Alors que banquiers et dirigeants se retrouvent à Davos, des milliardaires de la Silicon Valley rêvent de créer des îles artificielles indépendantes des États. Et leur permettant d’échapper aux conséquences du changement climatique. Ils discutent avec la Polynésie française pour implanter la première expérience.

Rien de moins qu’un archipel construit ex nihilo, pour échapper à la montée des eaux — et aux normes étatiques.

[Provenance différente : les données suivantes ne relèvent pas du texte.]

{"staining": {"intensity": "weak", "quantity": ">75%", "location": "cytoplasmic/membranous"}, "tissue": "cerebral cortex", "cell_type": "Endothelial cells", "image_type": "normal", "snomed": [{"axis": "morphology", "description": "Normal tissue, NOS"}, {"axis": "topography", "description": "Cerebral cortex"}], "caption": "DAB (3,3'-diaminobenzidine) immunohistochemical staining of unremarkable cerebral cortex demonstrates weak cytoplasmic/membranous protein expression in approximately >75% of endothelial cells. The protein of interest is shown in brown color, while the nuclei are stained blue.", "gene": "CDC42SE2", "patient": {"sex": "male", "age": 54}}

C’est le rêve que caresse The Seasteading Institute (TSI), une association basée à San Francisco qui rassemble certains cerveaux fortunés de la Silicon Valley.

Devant un décor d’atoll de rêve, Joe Quirk, essayiste états-unien et porte-parole du mouvement, exalte les vertus humanistes des îles artificielles. « Enrichir les pauvres », « nourrir les affamés », « purifier l’atmosphère » : autant d’idées qui constituent les « huit grands impératifs moraux » que se donne l’Institut.

Le TSI remonte à 2008. Il naît sous l’impulsion de Patri Friedman, petit-fils du célèbre économiste Milton Friedman, dont les ouvrages comme Capitalisme et liberté et La liberté du choix ont nourri Ronald Reagan, Margaret Thatcher et les néolibéraux actuels. Bien vite s’y associe une des plus grosses fortunes de la Silicon Valley : Peter Thiel. Cofondateur du système de paiement électronique PayPal, le milliardaire est notoirement opposé à toute intervention étatique dans l’économie. De tous les entrepreneurs de la Silicon Valley, il est le seul à avoir publiquement appelé à voter Donald Trump. En outre, il fait partie des plus importants financeurs du transhumanisme, car selon lui, « il est impossible de fixer a priori les limites de notre durée de vie ».

Tous les volets pratiques de la vie sur des îles artificielles (...)

Friedman et Thiel appartiennent à une même école de pensée : le libertarisme, qui prône l’absolue indépendance des individus envers toute forme de gouvernement. Pour échapper aux normes fédérales et à l’imposition, leur vient alors l’idée de profiter des solutions techniques qu’offre la géo-ingénierie pour construire des îles artificielles, situées en eaux internationales — ou à défaut dans des zones franches comme en Polynésie — afin d’échapper à toute réglementation. (...)

À cette dérobade fiscale s’ajoute un souci climatique. Le projet repose sur un constat fataliste : face à l’inéluctable montée des eaux, mieux vaut prendre le large. (...)

Aux termes de l’accord, les plateformes insulaires « visent à attirer des investissements directs et indirects en Polynésie française et à accueillir de nombreux projets d’entreprises et de recherche », et bénéficient pour ce faire d’une « zone économique spéciale qui facilitera la création et la gestion d’entreprises ».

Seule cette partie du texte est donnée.